**Data shown:**
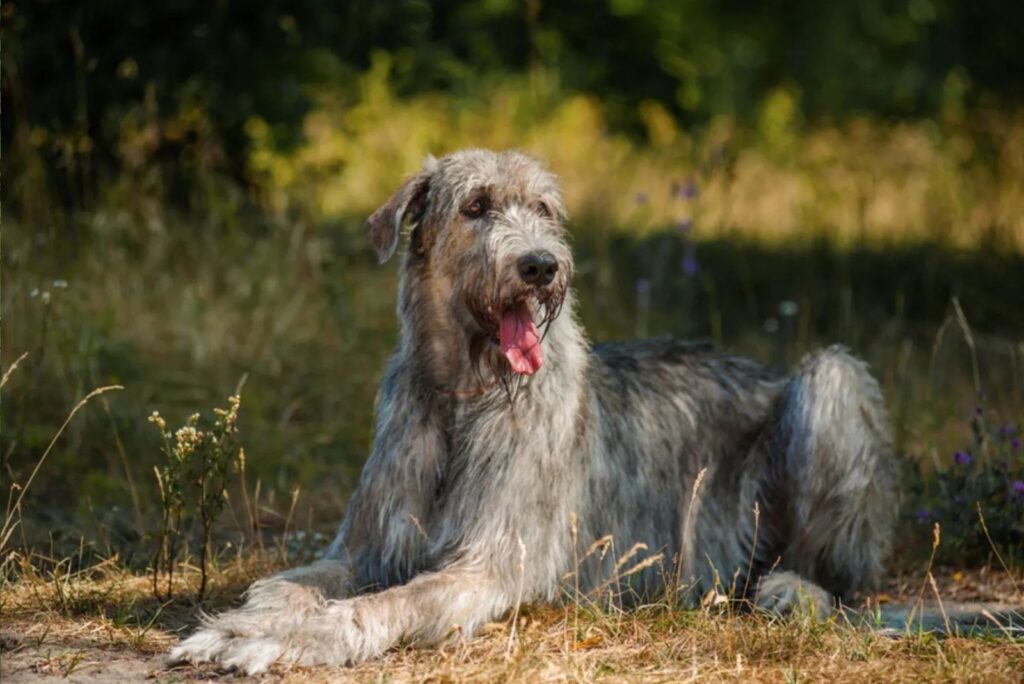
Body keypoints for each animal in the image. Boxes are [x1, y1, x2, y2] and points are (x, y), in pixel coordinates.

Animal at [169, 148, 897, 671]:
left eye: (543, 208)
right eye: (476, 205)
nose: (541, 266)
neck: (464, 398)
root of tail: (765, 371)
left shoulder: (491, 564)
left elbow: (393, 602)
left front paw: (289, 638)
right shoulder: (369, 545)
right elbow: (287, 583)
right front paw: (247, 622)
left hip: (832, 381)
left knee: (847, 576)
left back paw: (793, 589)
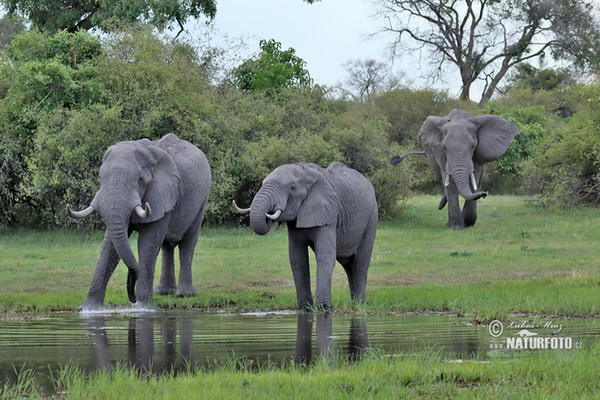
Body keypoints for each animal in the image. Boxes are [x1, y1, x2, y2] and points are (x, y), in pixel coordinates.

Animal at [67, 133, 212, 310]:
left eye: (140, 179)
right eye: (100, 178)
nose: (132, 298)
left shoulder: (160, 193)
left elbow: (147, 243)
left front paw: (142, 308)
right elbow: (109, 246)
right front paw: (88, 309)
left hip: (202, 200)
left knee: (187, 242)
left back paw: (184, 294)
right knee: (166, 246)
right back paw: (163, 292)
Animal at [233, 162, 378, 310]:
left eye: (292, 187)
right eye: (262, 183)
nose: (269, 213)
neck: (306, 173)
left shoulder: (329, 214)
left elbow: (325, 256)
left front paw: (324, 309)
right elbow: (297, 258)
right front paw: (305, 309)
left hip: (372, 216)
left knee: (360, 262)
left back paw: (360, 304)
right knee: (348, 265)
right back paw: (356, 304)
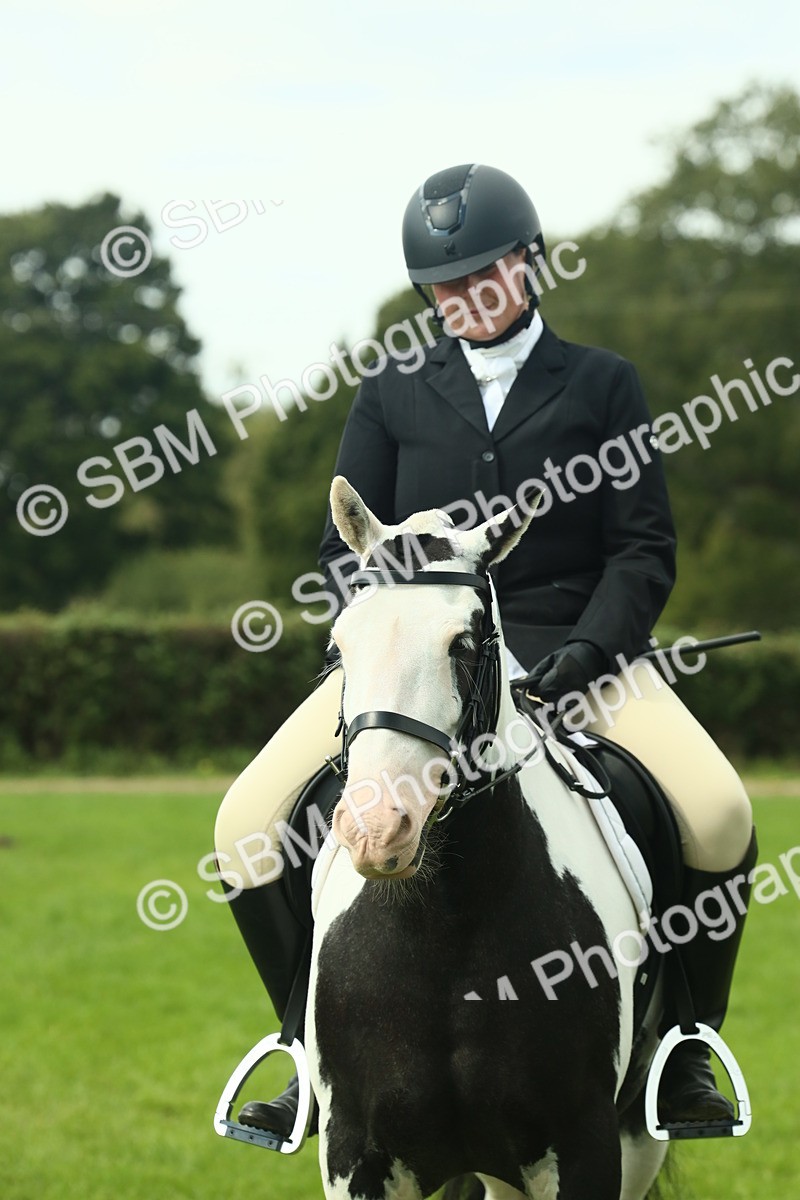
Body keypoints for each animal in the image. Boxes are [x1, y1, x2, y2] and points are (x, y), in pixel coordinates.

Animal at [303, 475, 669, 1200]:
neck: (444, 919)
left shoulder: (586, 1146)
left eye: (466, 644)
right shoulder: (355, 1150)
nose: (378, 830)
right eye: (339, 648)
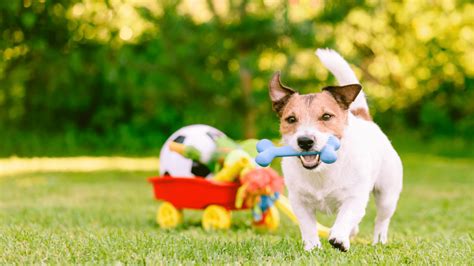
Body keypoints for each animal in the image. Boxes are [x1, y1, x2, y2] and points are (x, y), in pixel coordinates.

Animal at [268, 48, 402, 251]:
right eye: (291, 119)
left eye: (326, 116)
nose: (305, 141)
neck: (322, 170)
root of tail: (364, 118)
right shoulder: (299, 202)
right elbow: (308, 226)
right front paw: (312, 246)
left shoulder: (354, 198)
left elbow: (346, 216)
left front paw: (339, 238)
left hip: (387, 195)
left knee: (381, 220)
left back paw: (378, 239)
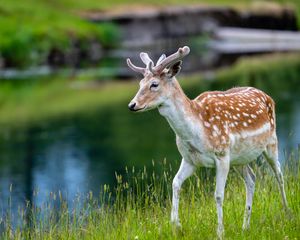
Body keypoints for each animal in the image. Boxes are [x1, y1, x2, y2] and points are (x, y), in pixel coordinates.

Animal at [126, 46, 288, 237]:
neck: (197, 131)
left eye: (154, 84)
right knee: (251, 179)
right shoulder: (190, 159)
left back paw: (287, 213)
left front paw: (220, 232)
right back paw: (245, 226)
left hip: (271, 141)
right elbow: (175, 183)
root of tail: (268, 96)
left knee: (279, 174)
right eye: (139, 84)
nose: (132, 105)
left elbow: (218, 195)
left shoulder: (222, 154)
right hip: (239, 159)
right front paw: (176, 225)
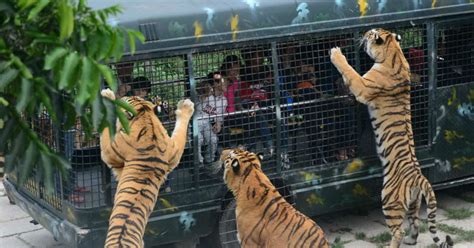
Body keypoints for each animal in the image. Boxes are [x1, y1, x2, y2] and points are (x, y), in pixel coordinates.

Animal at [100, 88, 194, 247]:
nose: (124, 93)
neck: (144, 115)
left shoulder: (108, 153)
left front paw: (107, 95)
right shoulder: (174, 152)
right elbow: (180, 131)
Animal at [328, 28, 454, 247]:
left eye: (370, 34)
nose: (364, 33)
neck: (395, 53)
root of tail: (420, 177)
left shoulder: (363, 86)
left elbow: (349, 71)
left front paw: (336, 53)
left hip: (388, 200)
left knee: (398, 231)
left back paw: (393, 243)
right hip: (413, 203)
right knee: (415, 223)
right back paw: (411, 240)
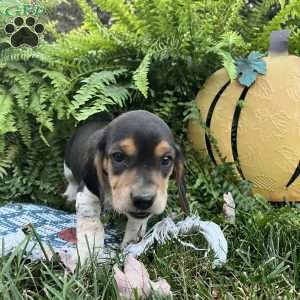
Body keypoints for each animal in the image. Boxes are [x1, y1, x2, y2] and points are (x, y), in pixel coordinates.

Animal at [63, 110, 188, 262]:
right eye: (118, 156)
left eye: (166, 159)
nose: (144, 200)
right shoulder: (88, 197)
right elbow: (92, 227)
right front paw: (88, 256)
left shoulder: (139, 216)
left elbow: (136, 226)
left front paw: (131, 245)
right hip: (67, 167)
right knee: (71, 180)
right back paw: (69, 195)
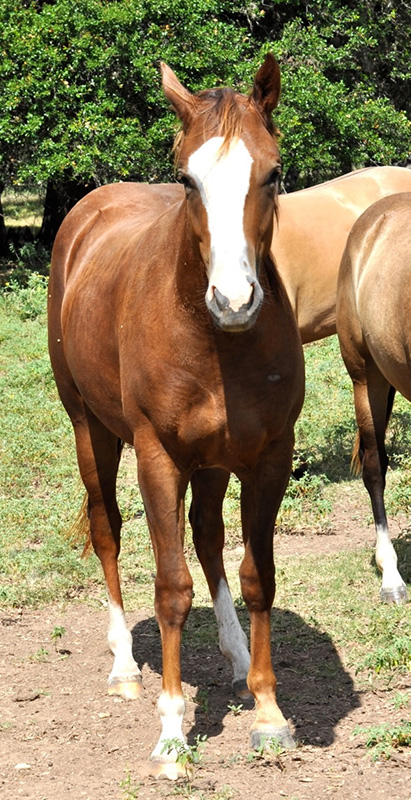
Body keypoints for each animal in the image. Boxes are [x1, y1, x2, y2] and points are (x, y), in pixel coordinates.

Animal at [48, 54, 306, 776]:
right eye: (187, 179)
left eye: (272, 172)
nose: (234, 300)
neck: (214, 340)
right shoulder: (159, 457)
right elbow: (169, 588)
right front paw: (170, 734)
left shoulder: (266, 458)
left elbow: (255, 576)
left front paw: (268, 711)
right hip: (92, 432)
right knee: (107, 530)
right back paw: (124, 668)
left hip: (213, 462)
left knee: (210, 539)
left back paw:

**What this task involves:**
Some lines contain the word "tail". Pull each one out of the listing.

**Finished exercise:**
root of tail: (765, 371)
root of tail: (364, 118)
root of tail: (268, 96)
root of tail: (420, 177)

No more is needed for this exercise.